There is no testimony tending to prove that the servants of appellee in charge of the train that injured appellant were not keeping the constant lookout required by the above statute. On the contrary, the undisputed evidence of the engineer who was running the train at the time shows that he was keeping the lookout, and that he discovered the appellant “one hundred feet ahead of the engine, walking between the main track and No. 1, the same direction the train was going, and walking in the same direction when he passed out of sight behind the front end of the engine.” The undisputed evidence therefore brings the case within the rule announced by this court in the case of St. Louis & San Francisco Ry. Co. v. Ferrell, 84 Ark. 275, where we said: “There is no evidence of failure to keep a lookout.”

The lookout that was being kept discovered the appellant, but at the time he was discovered he was in a place of safety, and therefore no duty devolved upon the appellee to do anything more than it was doing. It could not reasonably anticipate that appellant had not discovered the approach of the train, or that he would suddenly attempt to pass in front of the moving train, thus endangering his life.
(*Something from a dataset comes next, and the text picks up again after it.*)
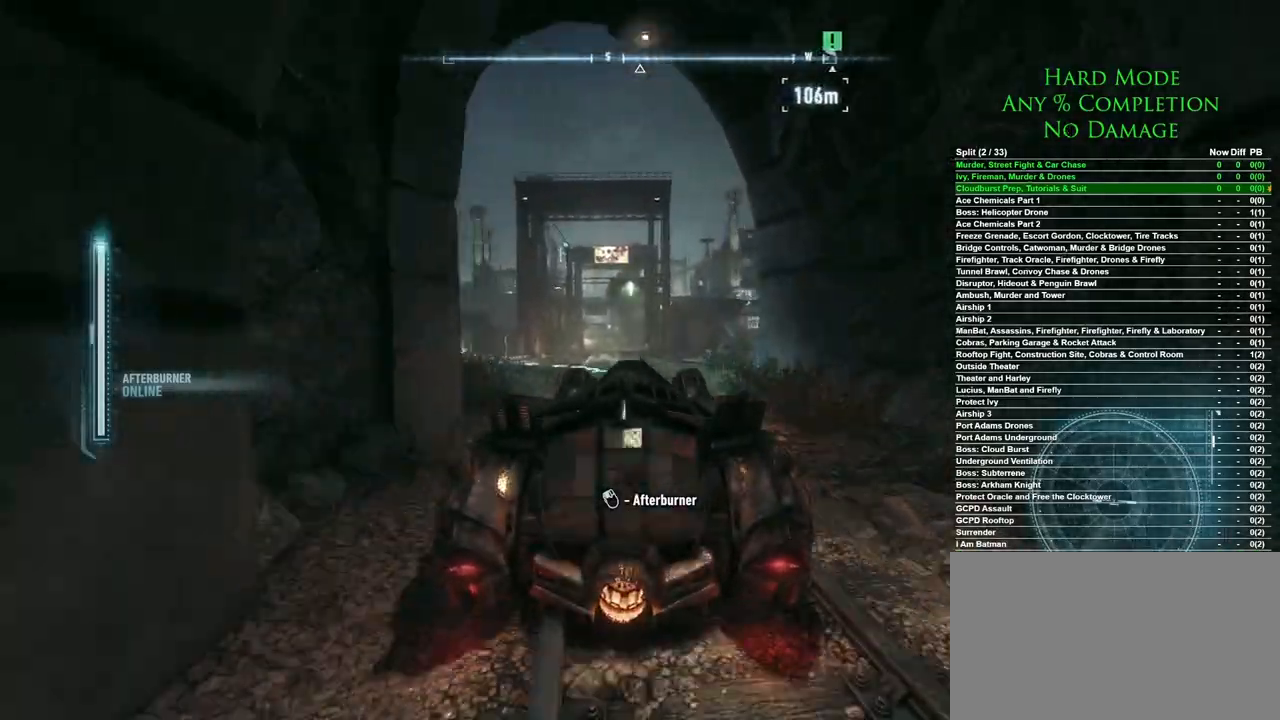
{"keys": ["a", "w"], "mouse": [], "events": [[67, "a", "down"]]}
We further said in St. L. & S. F. Ry. Co. v. Ferrell, supra: “If a lookout was being kept, the engineer and fireman would have seen a party of gentlemen running down the west track. They were in perfect safety, and it is evident from the testimony of Mr. Bell, that at the time when he crossed the main line, and at the time when Mr. Ferrell attempted to cross, it was so shortly before the passage of the train that nothing could have been done in the way of checking or stopping it. A careful watch, or a failure to watch, could not have influenced the result.”

So here, the disappearance of the appellant from the path where he was traveling and his going upon the track in front of the moving train was so sudden that it was impossible, under the undisputed evidence, for the servants of the appellee to have done anything that could have prevented the injury. The proof shows that the train could not have been stopped in less than about 350 feet.

The act of 1911, supra, places the burden of proof upon the railway company to show that the duty to keep the lookout had been performed. The undisputed evidence shows that appelle has performed that duty. Therefore, we are of the opinion that the court was correct in instructing the jury that “the evidence wholly fails to show any negligence whatever on the part of the defendant causing the injury complained of.”

Moreover, we are of the opinion that, even if it be conceded that the issue of the alleged negligence of the appellee was for the jury, still the uncontradicted evidence shows that appellant was guilty of contributory negligence. The train on the main line was due about the time he was injured; appellant was expecting it; he had looked and listened, and had neither seen, nor heard it; but the light from the other train blinded him so that he could not see the main line train, as he states. If the light from the other train, and the noise, by reason of the running thereof, were so great that he could neither see nor hear the main line train, then, by reason of these circumstances, it was all the more incumbent upon him not to go upon the main line track where he knew that about that time a train was due to arrive. He was in a perfect place of safety in the path where he was traveling, and had he remained in such path would have escaped injury. In such a situation it must be held that the injury caused by his suddenly leaving this path and placing himself in front of the moving train was the result of his own negligence. Martin v. Little Rock & Ft. S. Ry. Co., 62 Ark. 159.

If the circumstances, as appellant’s own testimony tends to show, were such as to render both his senses of sight and hearing unavailing for his protection, then the track where a train was at that time expected was a reminder of danger, and in his leaving his place of safety and going into this place of danger he assumed all the risk, and his own negligence in so doing was the proximate cause of the injury that befell him. See Martin v. Railway, supra. The judgment is affirmed.